Requirement A.
In the article on sex offender residency laws below, reproduce the passage from "An answer to" up to and including "going to court.".
Requirement B.
Answer these questions using the article on sex offender residency laws below:
(i) At which law school is Corey Rayburn Yung an assistant professor?
(ii) According to Yung, what do courts hold these laws to be, if not punitive?
(iii) Which Vermont community passed its ordinance first?

Source passage.
--------------------------------

One day the house of cards will come tumbling down and all these local ordinances will fall. The unfortunate result which occurred in Georgia was, a child was murdered because of the effects of clustering caused by many local communities forcing offenders to live together. Then it was a child of a RSO, in the future, who knows, but these will tumble. I would much rather see them tumble in courts!
4-19-2009 Vermont:
While three Vermont communities prepare to defend local laws defining where sex offenders can live, key cases have been fought - even at the federal level - and precedents have been set.
Nationwide, federal courts have shot down constitutional arguments that residency laws prohibiting sex offenders from living in certain areas violate an individual's rights.
"At the federal level, it's been almost a complete loss," said Corey Rayburn Yung, assistant professor at the John Marshall Law School in Chicago. "At the state level, it can be harder to judge, and I don't know all of the cases. But they've sustained challenges in a number of states.
"The key rationale that the courts hone in on is that these laws aren't punitive, they're regulatory with penalties that are civil in nature," Yung said.
Challenges linked to state law have had more traction and some observers wonder how courts in Vermont, where the state's constitution has been interpreted as being more protective of an individual's rights, will weigh in on the issue.
An answer to that question could come soon.
Child safety ordinances in Barre and Rutland, where certain types of sex offenders are prohibited from living with 1,000 feet of establishments such as schools and playgrounds, are on the verge of going to court.
Barre passed its ordinance first last summer, with Rutland only about a month behind. The ordinances vary somewhat in regards to what kinds of sex offenders are affected and what sorts of establishments they are prohibited from living near.

--------------------------------

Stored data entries

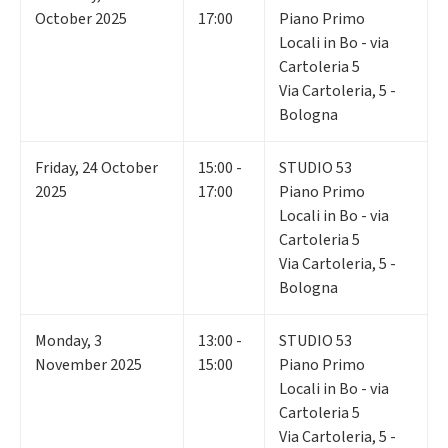
October 2025
17:00
Piano Primo
Locali in Bo - via
Cartoleria 5
Via Cartoleria, 5 -
Bologna
Friday
,
24
October
15:00 -
STUDIO 53
2025
17:00
Piano Primo
Locali in Bo - via
Cartoleria 5
Via Cartoleria, 5 -
Bologna
Monday
,
3
13:00 -
STUDIO 53
November 2025
15:00
Piano Primo
Locali in Bo - via
Cartoleria 5
Via Cartoleria, 5 -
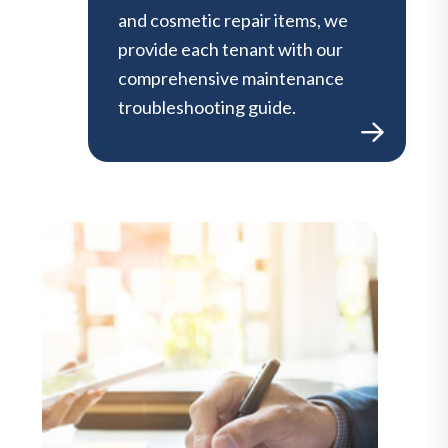
and cosmetic repair items, we
provide each tenant with our
comprehensive maintenance
troubleshooting guide.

--------------------------------

Answer section A.
An answer to that question could come soon.
Child safety ordinances in Barre and Rutland, where certain types of sex offenders are prohibited from living with 1,000 feet of establishments such as schools and playgrounds, are on the verge of going to court.

Answer section B.
(i) The John Marshall Law School in Chicago.
(ii) Regulatory, with penalties that are civil in nature.
(iii) Barre.